[Biblioteca Nazionale Centrale di Firenze] Tolomei Cosmographia, la Geografia rinascimentale

Un caso singolare e sintomatico di quanto un trattato scientifico del mondo antico e le sue illustrazioni abbiano influenzato la cultura moderna, è quello della Geografia di Claudio Tolemeo, intorno alla metà del II secolo d.C., certamente prima del più famoso Almagesto, nel quale egli fa menzione dell’opera geografica. La rivoluzione che la scoperta di questo testo portò nelle discipline geografiche e in quelle della rappresentazione dello spazio è legata alla presenza di diagrammi, all’interno del testo, e di un gran numero di mappe di accompagnamento. Quando il primo grande codice della Geographia di Tolemeo, giunse a Firenze sul finire del Trecento portato da Manuele Crisolora, nessuno pose la questione sull’autenticità o sull’antichità delle ventisette tavole geografiche allegate: queste si combinavano talmente bene col testo, del quale sono una sorta di traduzione grafica, da rendere ovvia sia la loro autenticità sia la loro antichità.

Ancora oggi si dibatte sulla presenza o meno di carte nell’originaria opera geografica di Tolemeo, e sul ruolo dei copisti più o meno antichi, ma sebbene la questione sia importante dal punto di vista filologico Tolemeo si insinua nella cultura occidentale, lentamente  a partire dal 1409, quando compare la prima traduzione latina curata da Jacopo d’Angelo da Scarperia (Jacopo Angeli), con dedica al papa Alessandro V, e col titolo mutato da Geographia in Cosmographia.

Si tratta di novità sconvolgenti per il mondo della cartografia medievale: disegnare una griglia geometrica complessa entro la quale posizionare gli elementi geografici umani e naturali (città, fiumi, popolazioni, regioni, monti).

Inoltre, queste regole di disegno si fondano sull’uso intensivo di un sistema di coordinate geografiche.
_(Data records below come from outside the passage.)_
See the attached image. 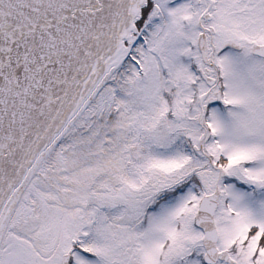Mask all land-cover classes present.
Segmentation results:
<instances>
[{"label":"snow or ice","instance_id":"6c2138e0","mask_svg":"<svg viewBox=\"0 0 264 264\" xmlns=\"http://www.w3.org/2000/svg\"><path fill=\"white\" fill-rule=\"evenodd\" d=\"M0 264H264V0H0Z\"/></svg>","mask_w":264,"mask_h":264}]
</instances>
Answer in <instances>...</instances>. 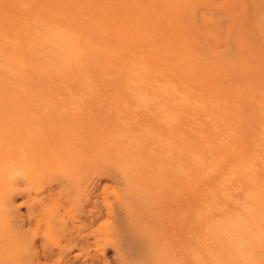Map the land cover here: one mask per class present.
Here are the masks:
<instances>
[{
    "label": "rangeland",
    "instance_id": "rangeland-1",
    "mask_svg": "<svg viewBox=\"0 0 264 264\" xmlns=\"http://www.w3.org/2000/svg\"><path fill=\"white\" fill-rule=\"evenodd\" d=\"M0 264H264V0H0Z\"/></svg>",
    "mask_w": 264,
    "mask_h": 264
}]
</instances>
Ogni punto della superficie terrestre non è definito in relazione ad un altro in base alla descrizione fornita dalle fonti letterarie o dagli itinerari, ma sulla base di un sistema di coordinate di riferimento che ricopre l’intera superficie della sfera terrestre come avveniva, già dal tempo di Ipparco, e forse prima, per il posizionamento delle stelle e dei corpi celesti nelle mappe stellari. Naturalmente, tutto ciò implica la misurabilità del mondo riferita non alle approssimative misure delle distanze percorse a piedi o in nave ma alla posizione degli astri, delle stelle e del sole.

Tolemeo, in sostanza descrive come apparirebbe la parte abitata della Terra (l’Ecumene) qualora un osservatore guardasse un globo inserito in una sfera armillare, con l’occhio posto all’altezza di Siene (tropico del Cancro) e in posizione centrale rispetto all’estensione in longitudine dell’Ecumene.